As far as street el I'm sure that is an old plumbing term but I don't know where it comes fromm.
That explains the TOE and I always wondered why the nipple box and catalog said TBE. That explains a lot, thanks!!!

Now for the one that really is killing me, why is it a STREET ell?
 

PurpHaze

LawnSite Fanatic
Location
Visalia, CA
Wet_Boots said:
Street elbow might come from ancient plumbing days when everything was done with threaded pipe and fittings, and street elbows would see use in connecting to the water main.
Could be true. A lot of tapping of main lines was in existence and the male end would allow threading into that tap, be turned in the direction you wanted the pipe to run and then the female end would accept the first 20' stick of galvanized pipe.
 

Wet_Boots

Banned
Location
metro NYC
There probably were a few stop valves in the picture - a 'corporation stop' that got threaded directly into the main, and a 'curb stop' that was accessible for key operation.
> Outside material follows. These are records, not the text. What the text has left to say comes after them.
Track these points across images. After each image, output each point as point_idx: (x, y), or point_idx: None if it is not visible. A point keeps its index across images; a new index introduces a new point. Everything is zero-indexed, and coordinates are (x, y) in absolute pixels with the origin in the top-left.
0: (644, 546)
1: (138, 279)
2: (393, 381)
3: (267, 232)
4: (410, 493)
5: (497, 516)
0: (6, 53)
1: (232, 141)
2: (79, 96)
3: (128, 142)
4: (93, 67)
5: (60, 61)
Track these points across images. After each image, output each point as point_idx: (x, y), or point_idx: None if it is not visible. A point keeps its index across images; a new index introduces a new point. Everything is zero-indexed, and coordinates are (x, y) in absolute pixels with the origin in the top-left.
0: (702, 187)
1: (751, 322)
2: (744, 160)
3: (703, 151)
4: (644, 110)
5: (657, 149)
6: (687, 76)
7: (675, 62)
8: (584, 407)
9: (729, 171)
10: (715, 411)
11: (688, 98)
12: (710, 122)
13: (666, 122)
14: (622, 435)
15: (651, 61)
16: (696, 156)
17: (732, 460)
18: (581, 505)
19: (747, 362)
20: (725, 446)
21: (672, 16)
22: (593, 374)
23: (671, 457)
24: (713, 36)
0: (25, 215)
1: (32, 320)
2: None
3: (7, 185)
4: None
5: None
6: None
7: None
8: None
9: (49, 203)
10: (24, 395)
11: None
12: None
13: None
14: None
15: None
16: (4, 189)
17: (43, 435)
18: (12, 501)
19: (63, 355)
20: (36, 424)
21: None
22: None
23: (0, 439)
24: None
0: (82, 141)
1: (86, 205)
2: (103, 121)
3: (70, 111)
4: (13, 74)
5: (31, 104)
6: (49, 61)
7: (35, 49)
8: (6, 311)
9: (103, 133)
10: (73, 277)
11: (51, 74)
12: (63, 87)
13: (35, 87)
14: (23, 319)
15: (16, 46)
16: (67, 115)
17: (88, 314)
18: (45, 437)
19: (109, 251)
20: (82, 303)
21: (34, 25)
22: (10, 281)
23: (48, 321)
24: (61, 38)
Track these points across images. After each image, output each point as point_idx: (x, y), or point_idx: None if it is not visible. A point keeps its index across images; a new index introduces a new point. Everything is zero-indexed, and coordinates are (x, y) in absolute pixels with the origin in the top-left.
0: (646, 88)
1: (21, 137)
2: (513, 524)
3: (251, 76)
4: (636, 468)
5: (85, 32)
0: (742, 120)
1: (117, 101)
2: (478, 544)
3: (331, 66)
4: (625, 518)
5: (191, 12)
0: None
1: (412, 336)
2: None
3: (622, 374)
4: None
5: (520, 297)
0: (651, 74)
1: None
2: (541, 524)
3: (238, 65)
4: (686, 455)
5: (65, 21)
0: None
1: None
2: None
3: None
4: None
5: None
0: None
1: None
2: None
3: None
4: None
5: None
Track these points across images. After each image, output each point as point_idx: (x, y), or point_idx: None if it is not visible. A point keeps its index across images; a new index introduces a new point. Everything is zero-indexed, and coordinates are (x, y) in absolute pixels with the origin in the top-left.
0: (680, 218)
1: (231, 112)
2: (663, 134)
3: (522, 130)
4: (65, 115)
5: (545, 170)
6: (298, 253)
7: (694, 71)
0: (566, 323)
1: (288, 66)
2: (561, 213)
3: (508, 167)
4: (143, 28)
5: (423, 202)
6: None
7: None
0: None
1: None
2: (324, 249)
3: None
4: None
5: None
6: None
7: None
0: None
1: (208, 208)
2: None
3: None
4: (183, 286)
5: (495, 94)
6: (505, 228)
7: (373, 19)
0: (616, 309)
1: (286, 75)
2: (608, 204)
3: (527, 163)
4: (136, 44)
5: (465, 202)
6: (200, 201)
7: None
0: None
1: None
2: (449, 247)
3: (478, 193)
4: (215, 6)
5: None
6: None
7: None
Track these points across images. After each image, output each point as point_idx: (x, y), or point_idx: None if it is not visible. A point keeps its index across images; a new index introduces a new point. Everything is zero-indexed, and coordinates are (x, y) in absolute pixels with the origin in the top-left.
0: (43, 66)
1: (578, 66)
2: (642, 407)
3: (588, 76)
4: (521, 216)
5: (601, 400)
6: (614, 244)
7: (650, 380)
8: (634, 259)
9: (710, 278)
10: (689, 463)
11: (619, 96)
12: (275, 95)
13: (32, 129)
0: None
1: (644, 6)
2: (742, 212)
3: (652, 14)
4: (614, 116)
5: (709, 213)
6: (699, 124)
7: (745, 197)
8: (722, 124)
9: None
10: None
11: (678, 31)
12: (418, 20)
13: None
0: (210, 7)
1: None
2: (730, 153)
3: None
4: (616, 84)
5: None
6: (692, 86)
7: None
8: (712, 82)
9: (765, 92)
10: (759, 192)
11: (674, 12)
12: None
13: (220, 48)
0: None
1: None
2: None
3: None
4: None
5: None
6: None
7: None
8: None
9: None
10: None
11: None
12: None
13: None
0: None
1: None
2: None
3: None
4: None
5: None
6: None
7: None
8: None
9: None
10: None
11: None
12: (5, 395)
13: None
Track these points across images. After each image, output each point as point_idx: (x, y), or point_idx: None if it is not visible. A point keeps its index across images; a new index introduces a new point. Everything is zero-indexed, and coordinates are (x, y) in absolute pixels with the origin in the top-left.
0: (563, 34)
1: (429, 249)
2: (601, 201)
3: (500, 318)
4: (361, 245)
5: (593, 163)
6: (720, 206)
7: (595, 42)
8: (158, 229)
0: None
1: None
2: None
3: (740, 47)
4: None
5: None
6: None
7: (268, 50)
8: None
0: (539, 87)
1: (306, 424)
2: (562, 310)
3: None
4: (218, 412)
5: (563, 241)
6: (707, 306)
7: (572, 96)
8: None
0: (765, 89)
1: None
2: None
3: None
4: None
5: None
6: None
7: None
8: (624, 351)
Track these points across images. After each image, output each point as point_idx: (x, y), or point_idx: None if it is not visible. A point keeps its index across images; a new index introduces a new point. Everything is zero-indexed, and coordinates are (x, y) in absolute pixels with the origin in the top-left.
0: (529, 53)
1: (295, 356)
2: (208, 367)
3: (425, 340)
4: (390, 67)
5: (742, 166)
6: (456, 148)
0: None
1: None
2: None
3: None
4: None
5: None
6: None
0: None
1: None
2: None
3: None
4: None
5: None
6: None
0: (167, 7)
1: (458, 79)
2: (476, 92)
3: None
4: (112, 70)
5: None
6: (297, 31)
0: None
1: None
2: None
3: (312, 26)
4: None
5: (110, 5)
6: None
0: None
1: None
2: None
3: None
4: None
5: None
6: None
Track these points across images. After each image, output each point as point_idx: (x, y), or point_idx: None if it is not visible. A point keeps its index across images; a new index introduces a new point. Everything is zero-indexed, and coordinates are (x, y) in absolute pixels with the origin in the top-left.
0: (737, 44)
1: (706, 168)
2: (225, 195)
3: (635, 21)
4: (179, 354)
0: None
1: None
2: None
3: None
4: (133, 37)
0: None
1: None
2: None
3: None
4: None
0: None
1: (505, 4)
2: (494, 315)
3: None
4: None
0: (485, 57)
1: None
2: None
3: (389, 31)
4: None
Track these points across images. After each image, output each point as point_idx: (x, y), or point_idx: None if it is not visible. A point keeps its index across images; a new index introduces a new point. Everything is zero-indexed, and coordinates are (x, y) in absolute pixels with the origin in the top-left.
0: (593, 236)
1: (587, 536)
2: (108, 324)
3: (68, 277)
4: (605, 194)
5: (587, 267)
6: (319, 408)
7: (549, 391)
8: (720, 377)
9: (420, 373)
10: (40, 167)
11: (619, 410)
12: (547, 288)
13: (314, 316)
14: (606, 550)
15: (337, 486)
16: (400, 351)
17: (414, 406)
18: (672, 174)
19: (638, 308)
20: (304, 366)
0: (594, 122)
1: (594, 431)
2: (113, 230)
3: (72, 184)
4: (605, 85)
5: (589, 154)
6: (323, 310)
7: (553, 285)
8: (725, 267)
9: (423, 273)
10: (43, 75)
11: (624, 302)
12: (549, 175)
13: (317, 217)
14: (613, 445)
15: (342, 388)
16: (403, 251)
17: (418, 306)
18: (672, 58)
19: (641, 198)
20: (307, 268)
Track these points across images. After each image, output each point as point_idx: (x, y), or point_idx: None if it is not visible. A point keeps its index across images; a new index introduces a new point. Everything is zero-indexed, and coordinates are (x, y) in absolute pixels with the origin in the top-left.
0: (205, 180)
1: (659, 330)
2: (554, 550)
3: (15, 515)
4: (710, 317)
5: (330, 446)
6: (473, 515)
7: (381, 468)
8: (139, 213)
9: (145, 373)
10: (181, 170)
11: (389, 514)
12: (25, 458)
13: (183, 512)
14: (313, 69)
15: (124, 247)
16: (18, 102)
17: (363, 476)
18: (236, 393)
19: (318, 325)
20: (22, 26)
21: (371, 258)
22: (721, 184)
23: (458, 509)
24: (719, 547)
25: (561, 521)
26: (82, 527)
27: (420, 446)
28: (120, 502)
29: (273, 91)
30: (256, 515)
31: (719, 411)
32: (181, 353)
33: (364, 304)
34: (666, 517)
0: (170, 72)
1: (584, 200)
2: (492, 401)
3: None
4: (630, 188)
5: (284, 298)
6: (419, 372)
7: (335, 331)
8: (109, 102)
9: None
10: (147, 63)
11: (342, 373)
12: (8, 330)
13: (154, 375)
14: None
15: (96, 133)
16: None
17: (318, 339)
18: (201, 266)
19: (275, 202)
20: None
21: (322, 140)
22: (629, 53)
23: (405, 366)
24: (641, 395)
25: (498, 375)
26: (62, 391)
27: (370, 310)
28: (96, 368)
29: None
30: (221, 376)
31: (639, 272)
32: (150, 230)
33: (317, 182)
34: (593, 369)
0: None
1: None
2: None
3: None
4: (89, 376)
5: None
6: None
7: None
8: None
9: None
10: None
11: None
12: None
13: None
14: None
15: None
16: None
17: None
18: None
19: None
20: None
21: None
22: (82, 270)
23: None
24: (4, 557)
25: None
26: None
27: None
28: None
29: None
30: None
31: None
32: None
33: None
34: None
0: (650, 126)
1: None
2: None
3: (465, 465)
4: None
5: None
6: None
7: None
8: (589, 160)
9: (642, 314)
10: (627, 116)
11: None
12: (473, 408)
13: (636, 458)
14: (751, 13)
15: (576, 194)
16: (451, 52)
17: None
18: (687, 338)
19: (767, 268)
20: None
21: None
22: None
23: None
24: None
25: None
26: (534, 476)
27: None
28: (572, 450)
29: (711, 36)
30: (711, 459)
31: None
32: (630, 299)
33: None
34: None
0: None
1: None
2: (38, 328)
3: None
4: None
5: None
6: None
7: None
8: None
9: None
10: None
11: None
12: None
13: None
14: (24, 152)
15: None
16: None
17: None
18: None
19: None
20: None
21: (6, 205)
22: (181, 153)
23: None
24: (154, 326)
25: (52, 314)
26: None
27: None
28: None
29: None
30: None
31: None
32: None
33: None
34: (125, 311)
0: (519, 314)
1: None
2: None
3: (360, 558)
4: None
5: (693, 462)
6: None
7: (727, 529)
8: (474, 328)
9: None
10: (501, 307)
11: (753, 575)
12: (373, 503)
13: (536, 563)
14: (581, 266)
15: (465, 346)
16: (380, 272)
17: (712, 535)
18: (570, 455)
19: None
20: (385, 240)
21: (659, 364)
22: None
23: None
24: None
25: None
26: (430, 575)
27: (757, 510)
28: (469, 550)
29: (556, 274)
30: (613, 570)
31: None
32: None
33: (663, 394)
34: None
I have a waterworks catalog somewhere with a rig for doing the tapping, drilling, and corp-stop installing, all while the main is under full pressure.
 

PurpHaze

LawnSite Fanatic
Location
Visalia, CA
Basically the street el saves having to put on a nipple. I use them (especially on old 1" turf galvanized swing joints frozen up) to start a new swing joint off an existing galvanized 90 or coupling. Insert street el and then build new material swing joint off that. I know I could use a Marlex 90 for the same purpose but some of these old galvanized parts are so rusty and/or partially cross-threaded that the gal-to-gal seats better.